Hit and Run has been long ENVX for a few months and sold out near 15 last week.

We started to reload on Friday on a Combo buy setup.

Sharp gains in crude oil often occur in tandem with moves in precious metals.

The persistence of the 2020-2022 rise in energy prices continues to foreshadow further gains in gold.

Elevated energy costs would feed through the entire supply chain to keep inflation higher than currently imagined.

They will also reduce precious metals supply at the margin by directly increasing costs for mining operations.

In the current environment, rising crude prices might also reflect gold-price ramping due to geopolitical tensions and  challenges to the petro-dollar.

Since late February Hit and Run has been steadfastly bullish on the precious metals.

Below are some of the charts backstopping our bullish stance and holdings in GDXJ, JNUG, AGI, MUX, GOLD, GLD calls and AGQ.

The current runaway move started with a weekly Soup Nazi buy signal on the week of October 31st.

A weekly Soup Nazi buy is triggered by a new 20-week low that is at least 4 weeks from a prior swing low (to avoid against a continuation move versus an undercut/test low).

That weekly Soup Nazi entailed a large range outside up week from the 150.50 region.

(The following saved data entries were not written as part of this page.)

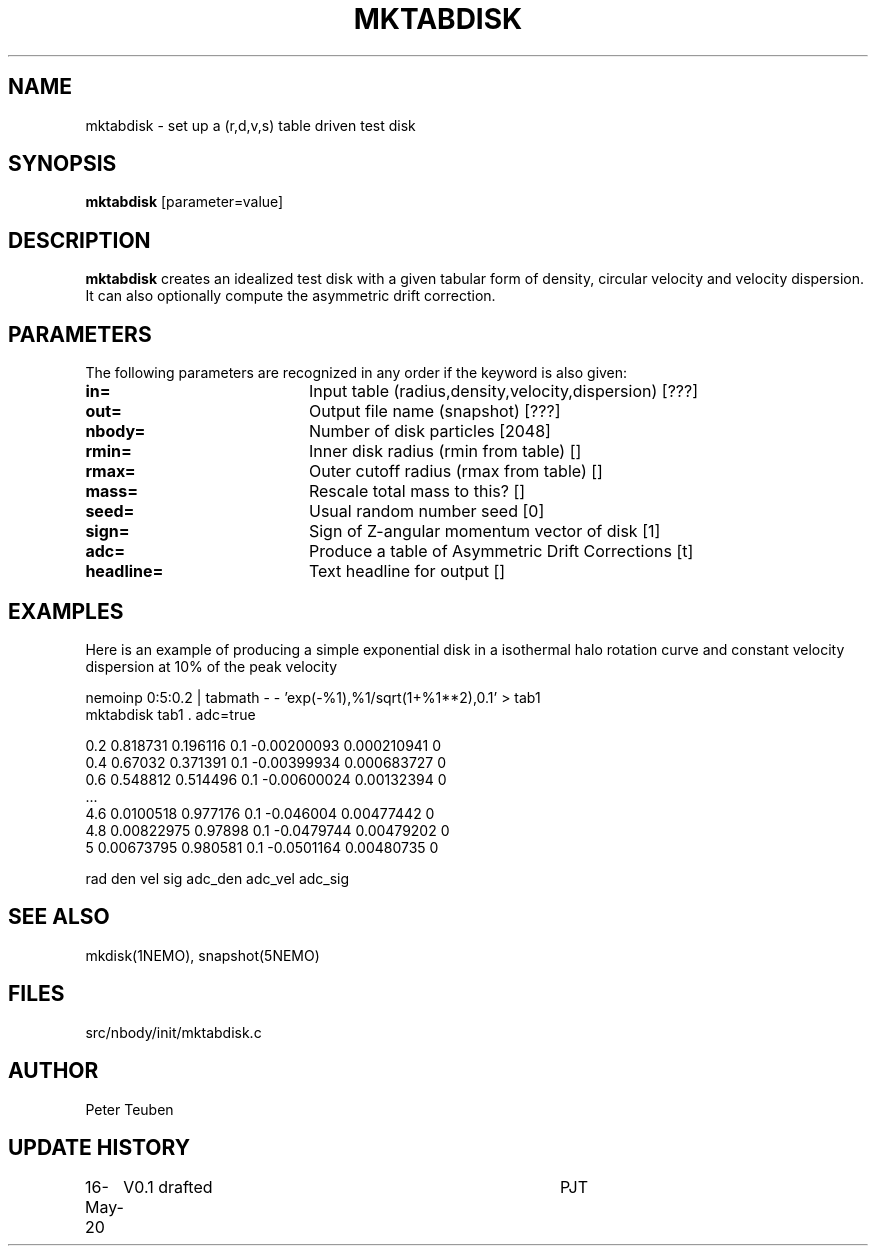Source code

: .TH MKTABDISK 1NEMO "16 May 2020"
.SH NAME
mktabdisk \- set up a (r,d,v,s) table driven test disk
.SH SYNOPSIS
\fBmktabdisk\fP [parameter=value]
.SH DESCRIPTION
\fBmktabdisk\fP creates an idealized test disk with a given tabular form of density,
circular velocity and velocity dispersion. It can also optionally compute the asymmetric drift correction.
.SH PARAMETERS
The following parameters are recognized in any order if the keyword
is also given:
.TP 20
\fBin=\fP
Input table (radius,density,velocity,dispersion) [???]    
.TP
\fBout=\fP
Output file name (snapshot) [???]   
.TP
\fBnbody=\fP
Number of disk particles [2048]   
.TP
\fBrmin=\fP
Inner disk radius (rmin from table) [] 
.TP
\fBrmax=\fP
Outer cutoff radius (rmax from table) [] 
.TP
\fBmass=\fP
Rescale total mass to this? []  
.TP
\fBseed=\fP
Usual random number seed [0]   
.TP
\fBsign=\fP
Sign of Z-angular momentum vector of disk [1]
.TP
\fBadc=\fP
Produce a table of Asymmetric Drift Corrections [t]
.TP
\fBheadline=\fP
Text headline for output []   
.SH EXAMPLES
Here is an example of producing a simple exponential disk in a isothermal halo rotation curve
and constant velocity dispersion at 10% of the peak velocity
.nf

     nemoinp 0:5:0.2 | tabmath - - 'exp(-%1),%1/sqrt(1+%1**2),0.1' > tab1
     mktabdisk tab1 . adc=true
     
     0.2  0.818731   0.196116 0.1  -0.00200093 0.000210941 0
     0.4  0.67032    0.371391 0.1  -0.00399934 0.000683727 0
     0.6  0.548812   0.514496 0.1  -0.00600024 0.00132394  0
     ...
     4.6  0.0100518  0.977176 0.1  -0.046004   0.00477442  0
     4.8  0.00822975 0.97898  0.1  -0.0479744  0.00479202  0
     5    0.00673795 0.980581 0.1  -0.0501164  0.00480735  0

     rad  den        vel      sig   adc_den    adc_vel     adc_sig
.fi
.SH SEE ALSO
mkdisk(1NEMO), snapshot(5NEMO)
.SH FILES
src/nbody/init/mktabdisk.c
.SH AUTHOR
Peter Teuben
.SH UPDATE HISTORY
.nf
.ta +1.0i +4.0i
16-May-20	V0.1 drafted	PJT
.fi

Follow-through is key and importantly, GLD exploded the following week.

The pullback low into the week of February 20 coincided with a turn down in GLD’s 3 Week Chart the prior week and a test of the rising 20-week moving average for a weekly Holy Grail buy signal Another upside explosion ensued exemplifying GLD’s bullish character.

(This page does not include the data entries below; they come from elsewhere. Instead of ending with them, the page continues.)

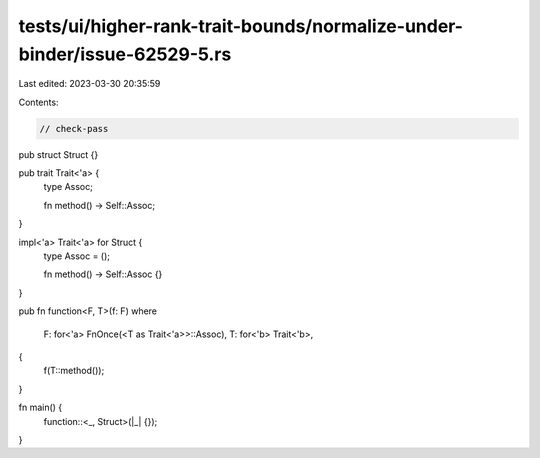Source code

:tests/ui/higher-rank-trait-bounds/normalize-under-binder/issue-62529-5.rs
=========================================================================

Last edited: 2023-03-30 20:35:59

Contents:

.. code-block:: rs

    // check-pass

pub struct Struct {}

pub trait Trait<'a> {
    type Assoc;

    fn method() -> Self::Assoc;
}

impl<'a> Trait<'a> for Struct {
    type Assoc = ();

    fn method() -> Self::Assoc {}
}

pub fn function<F, T>(f: F)
where
    F: for<'a> FnOnce(<T as Trait<'a>>::Assoc),
    T: for<'b> Trait<'b>,
{
    f(T::method());
}

fn main() {
    function::<_, Struct>(|_| {});
}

A daily GLD shows the runaway move since the March 10th up-gap defined by no more than 1-day reactions against the uptrend.

Wednesday, GLD left a Gilligan sell setup (a gap up to a new 60 day high with a close at/near session lows followed by trade below the prior day’s low) on Thursday.

It will be interesting to see if this price action precipitates a meaningful pullback as GLD seems to be on a fast track for new all-time highs as reflected by the above weekly GLD.

GLD has ramped 270 degrees or 3 squares up from its 150.57 low to 189.

Clearing and sustaining 189 opens the door to a full 360 degree move which is 203 which would satisfy a new all-time high.

At the same time this week aligns with 200/201 on my Square of 9 Wheel.

A Measured Move of the October/November low thru January peak projects to 199.

So this week could see GLD magnetized to a spike to new all-time highs or pull back the rubber band first before a new high is satisfied.

One factor in favor of an immediate breakout is that silver has driven through a downtrend channel which has contained silver for the last two years.

It is important to keep in mind that gold’s structure in March is consistent with the possibility that we are already in a powerful Wave 3 of 3 launch. Once that ascent ignites, it will be very difficult psychologically to climb aboard and I suspect there are many players looking to buy a pullback.

Markets don’t exist to accommodate, so gold may blow through prior double tops in the heart of a 3rd wave meltup…the length and range of which are posted this morning for members of the Hit and Run Private Twitter Feed.

Pullbacks notwithstanding, the long term view is that a major advance is in progress in keeping with the 1986 to 1980 rally.

The Market

NDX has been leading.

Thursday it reversed to the topside after tracing out two consecutive lower daily lows while the 3 Day Chart is pointing up, satisfying my Plus One/Minus Two buy setup.

The pivots are the Rule of 4 Breakout on March 16 (black ellipse) and the blue ellipse which now forms a short-term 3 point rising trend line.

Notice last week's high tagged the top of an important trend channel.

Breakage below the blue trend line opens the door to the purple bottom rail at 12,500.

Below that opens door to 12,100 and the 2023 trend line.